Material for this task »
================

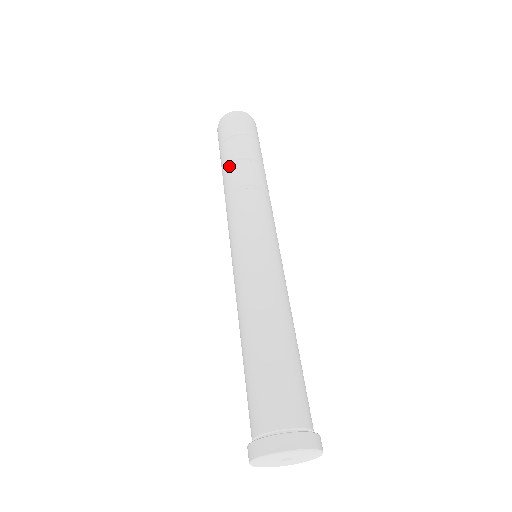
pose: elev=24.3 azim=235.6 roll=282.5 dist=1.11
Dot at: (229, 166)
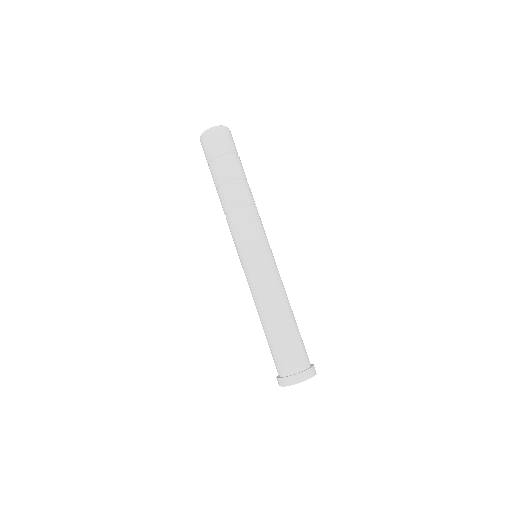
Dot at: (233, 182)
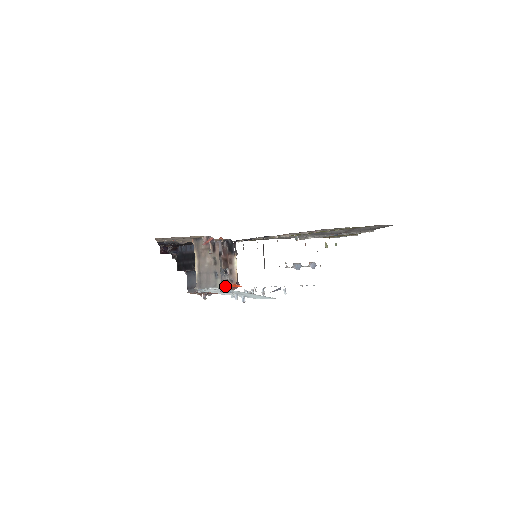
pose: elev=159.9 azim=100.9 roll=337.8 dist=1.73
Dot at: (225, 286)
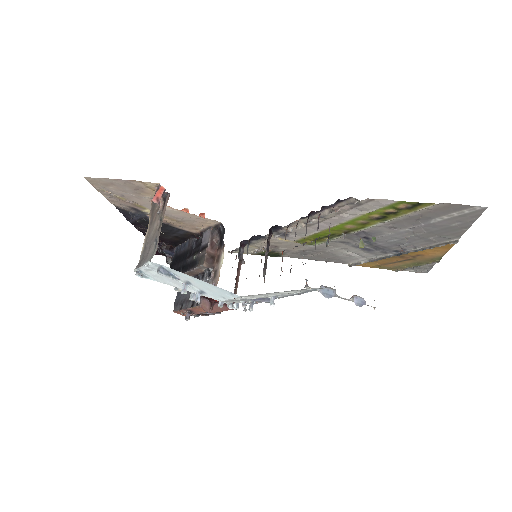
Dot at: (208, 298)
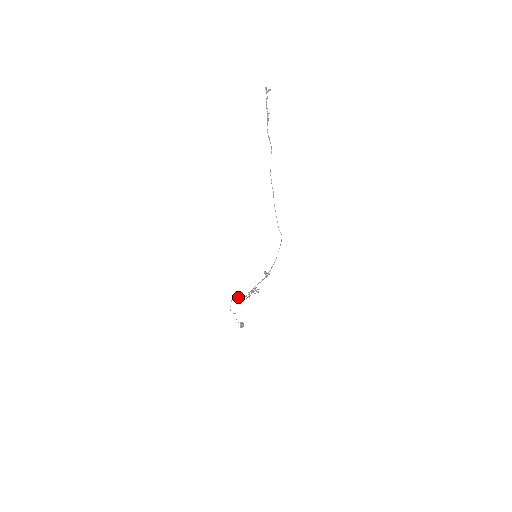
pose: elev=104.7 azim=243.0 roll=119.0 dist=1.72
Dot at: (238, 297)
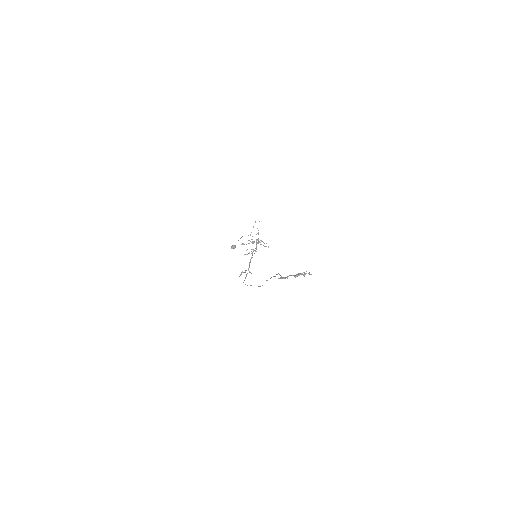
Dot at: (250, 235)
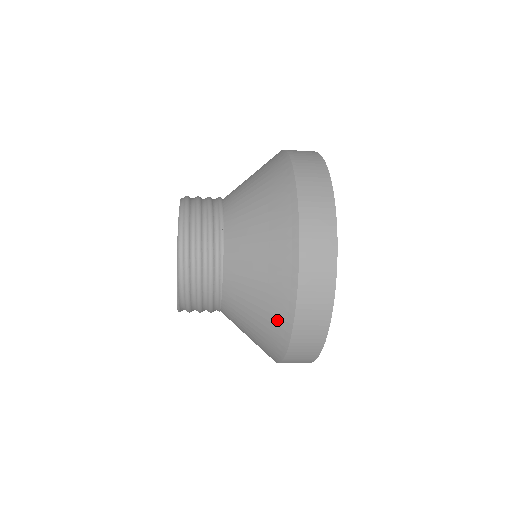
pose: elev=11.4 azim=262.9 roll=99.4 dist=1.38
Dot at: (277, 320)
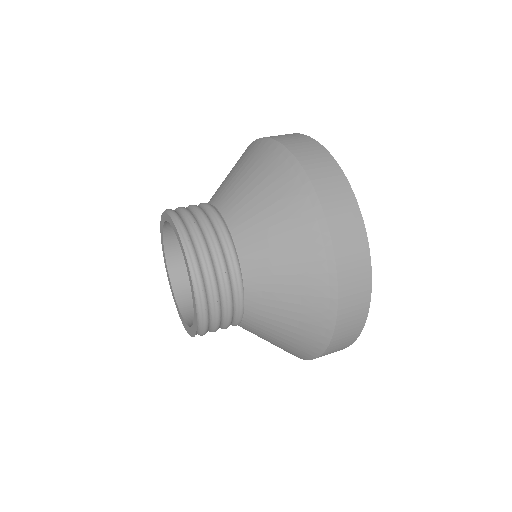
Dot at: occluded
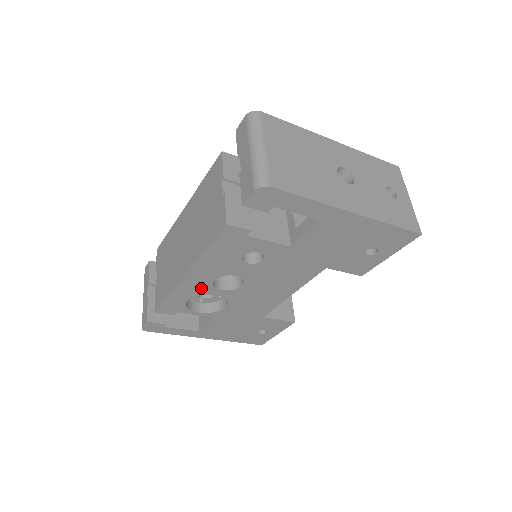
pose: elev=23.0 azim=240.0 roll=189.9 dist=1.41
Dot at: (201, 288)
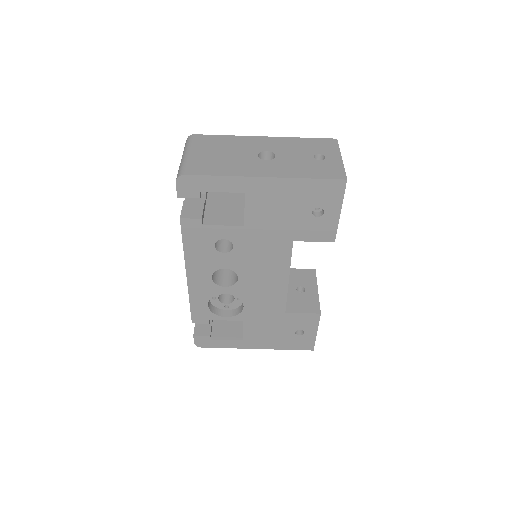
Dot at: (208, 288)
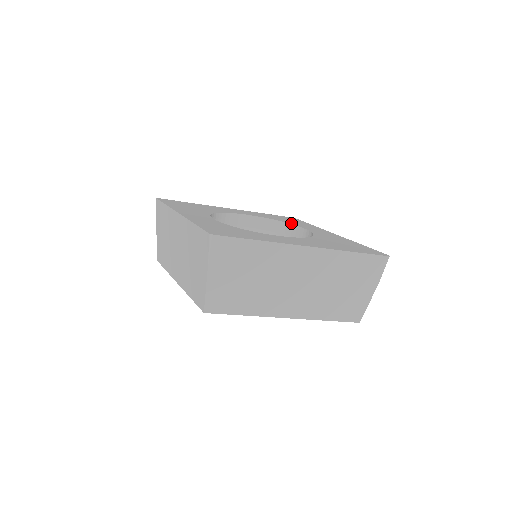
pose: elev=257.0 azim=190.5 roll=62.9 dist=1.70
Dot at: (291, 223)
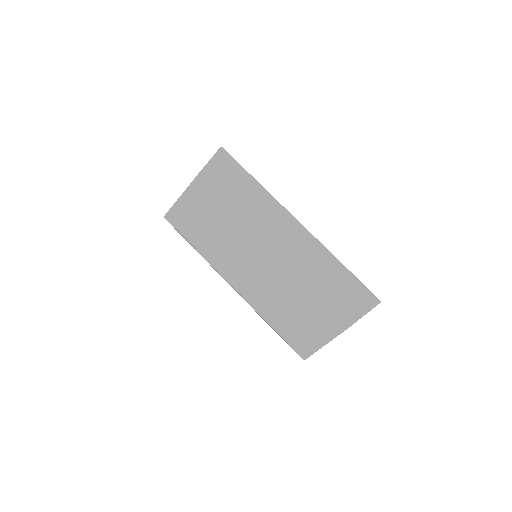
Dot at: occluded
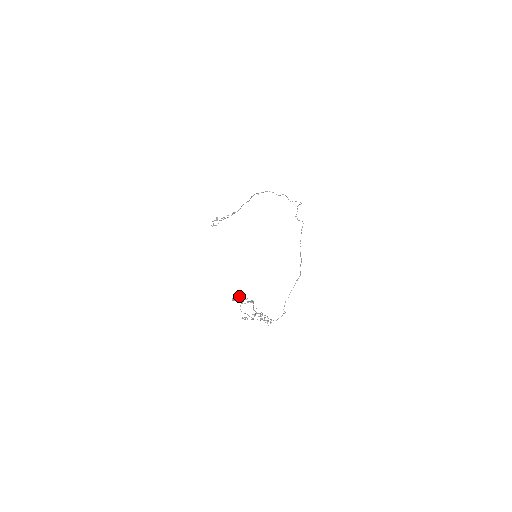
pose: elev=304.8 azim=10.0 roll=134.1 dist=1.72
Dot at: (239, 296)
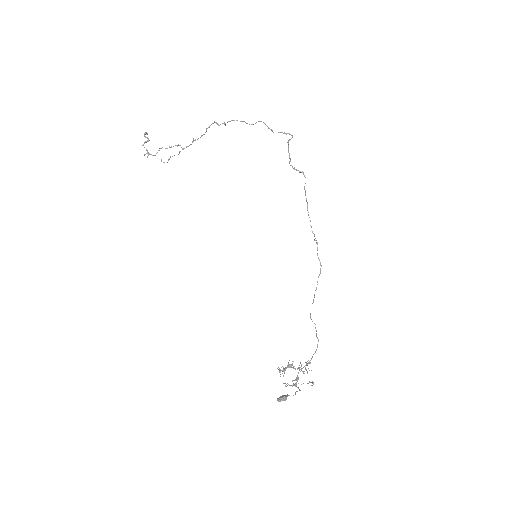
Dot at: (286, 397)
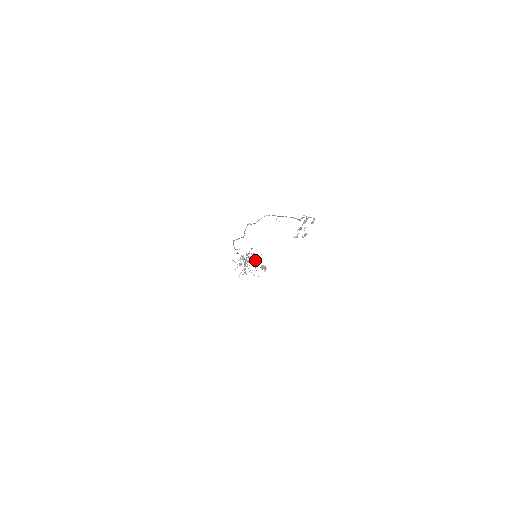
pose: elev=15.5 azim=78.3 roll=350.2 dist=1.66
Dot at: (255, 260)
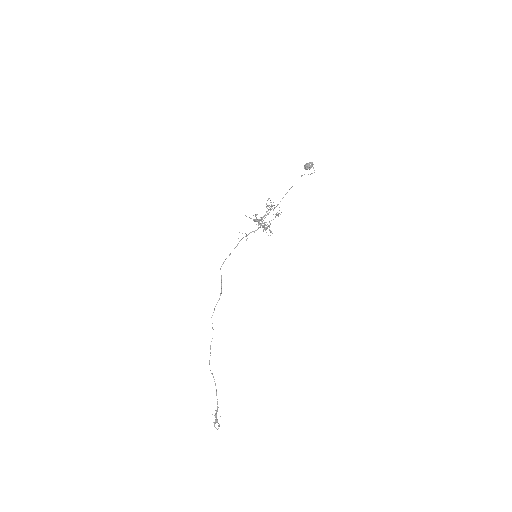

================

Reproduce the lines from the one containing "pose: elev=104.7 azim=243.0" through the end of the lines, inclusive, with the pictures left out.

pose: elev=104.7 azim=243.0 roll=119.0 dist=1.72
Dot at: (238, 297)
Dot at: (250, 235)
pose: elev=11.4 azim=262.9 roll=99.4 dist=1.38
Dot at: (277, 320)
Dot at: occluded
pose: elev=23.0 azim=240.0 roll=189.9 dist=1.41
Dot at: (201, 288)
Dot at: (208, 288)
pose: elev=257.0 azim=190.5 roll=62.9 dist=1.70
Dot at: (291, 223)
Dot at: occluded
pose: elev=304.8 azim=10.0 roll=134.1 dist=1.72
Dot at: (239, 296)
Dot at: (286, 397)
pose: elev=15.5 azim=78.3 roll=350.2 dist=1.66
Dot at: (255, 260)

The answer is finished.